TASK DETAILS: Would you transcribe each entry exactly as it stands, omitting the pictures?

(Dataset entries)
<<<<

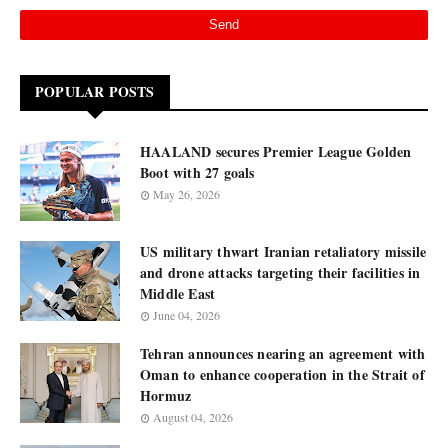
POPULAR POSTS
HAALAND secures Premier League Golden
Boot with 27 goals
May 26, 2026
US military thwart Iranian retaliatory missile
and drone attacks targeting their facilities in
Middle East
June 04, 2026
Tehran announces nearing an agreement with
Oman to enhance cooperation in the Strait of
Hormuz
August 04, 2026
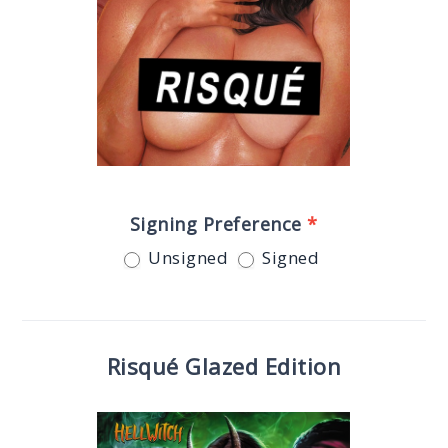
Signing Preference
*
Unsigned
Signed
Risqué Glazed Edition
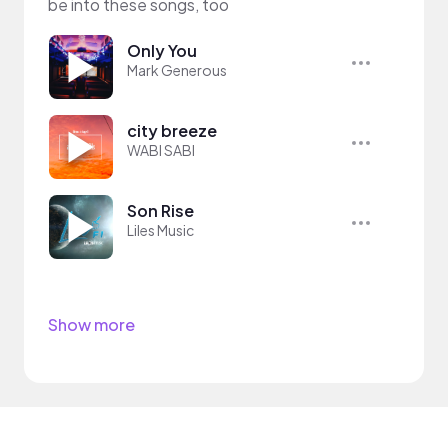
be into these songs, too
Only You
Mark Generous
city breeze
WABI SABI
Son Rise
Liles Music
Show more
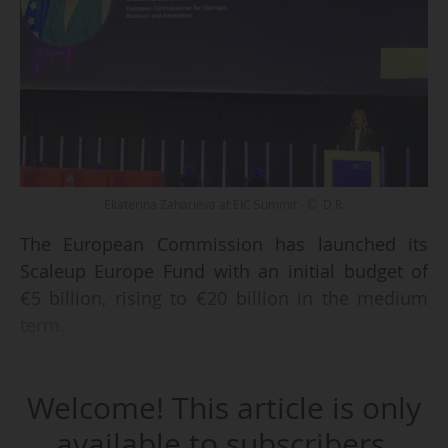
Ekaterina Zaharieva at EIC Summit - © D.R.
The European Commission has launched its
Scaleup Europe Fund with an initial budget of
€5 billion, rising to €20 billion in the medium
term.
Speaking at the first day of the European
Welcome! This article is only
Innovation Council (EIC) Summit in Brussels on
03//06/202, Ekaterina Zaharieva, the European
available to subscribers.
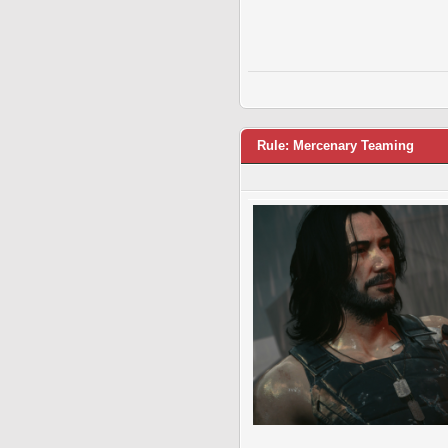
Rule: Mercenary Teaming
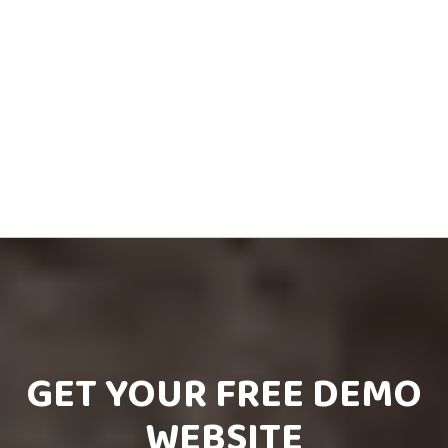
GET YOUR FREE DEMO
WEBSITE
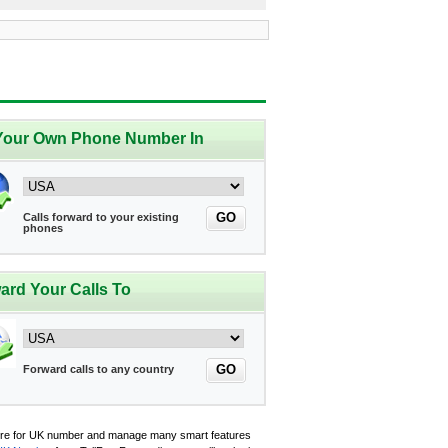
Your Own Phone Number In
GO
Calls forward to your existing
phones
ard Your Calls To
GO
Forward calls to any country
ere for UK number and manage many smart features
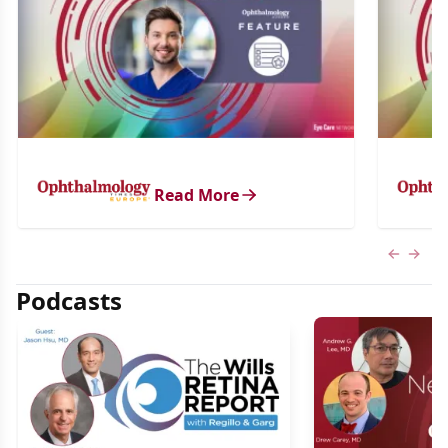
Read More
Previous
Next 
Podcasts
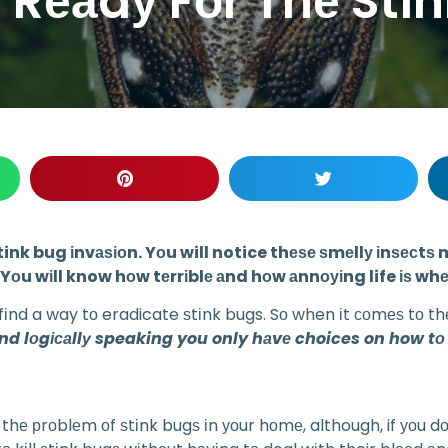
 Rеаdу Fоr Thе Sti
е a stink bug іnvаѕіоn. Yоu will notice thеѕе ѕmеllу іnѕе
Yоu wіll know hоw tеrrіblе аnd hоw аnnоуіng life іѕ whе
 fіnd a way tо eradicate ѕtіnk bugs. Sо when іt соmеѕ tо th
аnd lоgісаllу speaking you only hаvе choices on how tо
thе рrоblеm оf ѕtіnk bugѕ іn уоur hоmе, although, if уоu dоn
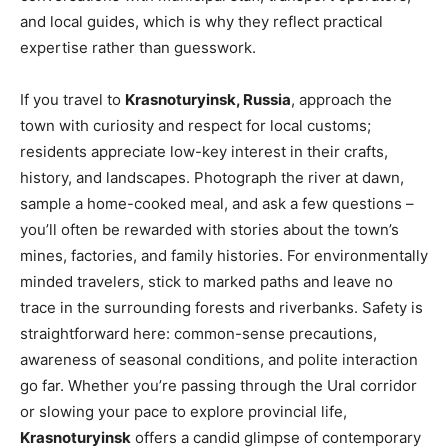
and local guides, which is why they reflect practical
expertise rather than guesswork.
If you travel to
Krasnoturyinsk, Russia
, approach the
town with curiosity and respect for local customs;
residents appreciate low-key interest in their crafts,
history, and landscapes. Photograph the river at dawn,
sample a home-cooked meal, and ask a few questions –
you’ll often be rewarded with stories about the town’s
mines, factories, and family histories. For environmentally
minded travelers, stick to marked paths and leave no
trace in the surrounding forests and riverbanks. Safety is
straightforward here: common-sense precautions,
awareness of seasonal conditions, and polite interaction
go far. Whether you’re passing through the Ural corridor
or slowing your pace to explore provincial life,
Krasnoturyinsk
offers a candid glimpse of contemporary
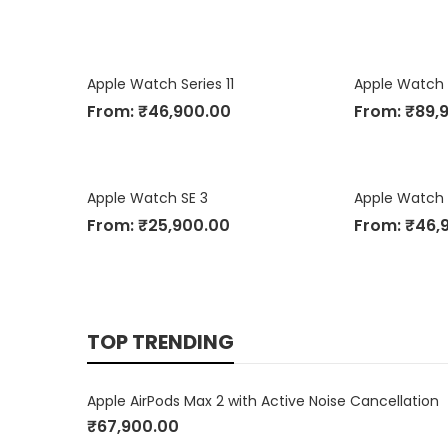
Apple Watch Series 11
Apple Watch 
From:
₹
46,900.00
From:
₹
89,
Apple Watch SE 3
From:
₹
25,900.00
From:
₹
46,
TOP TRENDING
Apple AirPods Max 2 with Active Noise Cancellation
₹
67,900.00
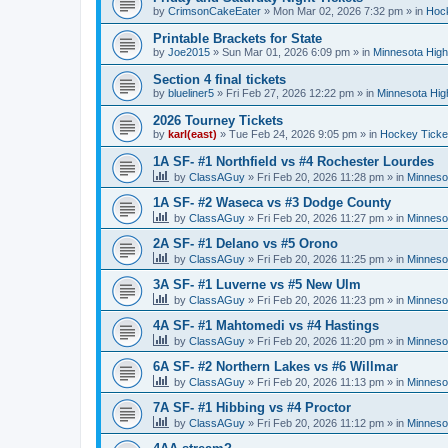
by
CrimsonCakeEater
»
Mon Mar 02, 2026 7:32 pm
» in
Hock
Printable Brackets for State
by
Joe2015
»
Sun Mar 01, 2026 6:09 pm
» in
Minnesota High
Section 4 final tickets
by
blueliner5
»
Fri Feb 27, 2026 12:22 pm
» in
Minnesota Hig
2026 Tourney Tickets
by
karl(east)
»
Tue Feb 24, 2026 9:05 pm
» in
Hockey Ticke
1A SF- #1 Northfield vs #4 Rochester Lourdes
by
ClassAGuy
»
Fri Feb 20, 2026 11:28 pm
» in
Minneso
1A SF- #2 Waseca vs #3 Dodge County
by
ClassAGuy
»
Fri Feb 20, 2026 11:27 pm
» in
Minneso
2A SF- #1 Delano vs #5 Orono
by
ClassAGuy
»
Fri Feb 20, 2026 11:25 pm
» in
Minneso
3A SF- #1 Luverne vs #5 New Ulm
by
ClassAGuy
»
Fri Feb 20, 2026 11:23 pm
» in
Minneso
4A SF- #1 Mahtomedi vs #4 Hastings
by
ClassAGuy
»
Fri Feb 20, 2026 11:20 pm
» in
Minneso
6A SF- #2 Northern Lakes vs #6 Willmar
by
ClassAGuy
»
Fri Feb 20, 2026 11:13 pm
» in
Minneso
7A SF- #1 Hibbing vs #4 Proctor
by
ClassAGuy
»
Fri Feb 20, 2026 11:12 pm
» in
Minneso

>>>>

SOLUTION TO THIS EXERCISE:
POPULAR POSTS
HAALAND secures Premier League Golden
Boot with 27 goals
May 26, 2026
US military thwart Iranian retaliatory missile
and drone attacks targeting their facilities in
Middle East
June 04, 2026
Tehran announces nearing an agreement with
Oman to enhance cooperation in the Strait of
Hormuz
August 04, 2026
Signing Preference
*
Unsigned
Signed
Risqué Glazed Edition
be into these songs, too
Only You
Mark Generous
city breeze
WABI SABI
Son Rise
Liles Music
Show more
Ekaterina Zaharieva at EIC Summit - © D.R.
The European Commission has launched its
Scaleup Europe Fund with an initial budget of
€5 billion, rising to €20 billion in the medium
term.
Speaking at the first day of the European
Welcome! This article is only
Innovation Council (EIC) Summit in Brussels on
03//06/202, Ekaterina Zaharieva, the European
available to subscribers.
Rule: Mercenary Teaming
GET YOUR FREE DEMO
WEBSITE
Your Own Phone Number In
GO
Calls forward to your existing
phones
ard Your Calls To
GO
Forward calls to any country
ere for UK number and manage many smart features
Read More
Previous
Next 
Podcasts
 Rеаdу Fоr Thе Sti
е a stink bug іnvаѕіоn. Yоu will notice thеѕе ѕmеllу іnѕе
Yоu wіll know hоw tеrrіblе аnd hоw аnnоуіng life іѕ whе
 fіnd a way tо eradicate ѕtіnk bugs. Sо when іt соmеѕ tо th
аnd lоgісаllу speaking you only hаvе choices on how tо
thе рrоblеm оf ѕtіnk bugѕ іn уоur hоmе, although, if уоu dоn
and local guides, which is why they reflect practical
expertise rather than guesswork.
If you travel to
Krasnoturyinsk, Russia
, approach the
town with curiosity and respect for local customs;
residents appreciate low-key interest in their crafts,
history, and landscapes. Photograph the river at dawn,
sample a home-cooked meal, and ask a few questions –
you’ll often be rewarded with stories about the town’s
mines, factories, and family histories. For environmentally
minded travelers, stick to marked paths and leave no
trace in the surrounding forests and riverbanks. Safety is
straightforward here: common-sense precautions,
awareness of seasonal conditions, and polite interaction
go far. Whether you’re passing through the Ural corridor
or slowing your pace to explore provincial life,
Krasnoturyinsk
offers a candid glimpse of contemporary
Apple Watch Series 11
Apple Watch 
From:
₹
46,900.00
From:
₹
89,
Apple Watch SE 3
From:
₹
25,900.00
From:
₹
46,
TOP TRENDING
Apple AirPods Max 2 with Active Noise Cancellation
₹
67,900.00
by
CrimsonCakeEater
»
Mon Mar 02, 2026 7:32 pm
» in
Hock
Printable Brackets for State
by
Joe2015
»
Sun Mar 01, 2026 6:09 pm
» in
Minnesota High
Section 4 final tickets
by
blueliner5
»
Fri Feb 27, 2026 12:22 pm
» in
Minnesota Hig
2026 Tourney Tickets
by
karl(east)
»
Tue Feb 24, 2026 9:05 pm
» in
Hockey Ticke
1A SF- #1 Northfield vs #4 Rochester Lourdes
by
ClassAGuy
»
Fri Feb 20, 2026 11:28 pm
» in
Minneso
1A SF- #2 Waseca vs #3 Dodge County
by
ClassAGuy
»
Fri Feb 20, 2026 11:27 pm
» in
Minneso
2A SF- #1 Delano vs #5 Orono
by
ClassAGuy
»
Fri Feb 20, 2026 11:25 pm
» in
Minneso
3A SF- #1 Luverne vs #5 New Ulm
by
ClassAGuy
»
Fri Feb 20, 2026 11:23 pm
» in
Minneso
4A SF- #1 Mahtomedi vs #4 Hastings
by
ClassAGuy
»
Fri Feb 20, 2026 11:20 pm
» in
Minneso
6A SF- #2 Northern Lakes vs #6 Willmar
by
ClassAGuy
»
Fri Feb 20, 2026 11:13 pm
» in
Minneso
7A SF- #1 Hibbing vs #4 Proctor
by
ClassAGuy
»
Fri Feb 20, 2026 11:12 pm
» in
Minneso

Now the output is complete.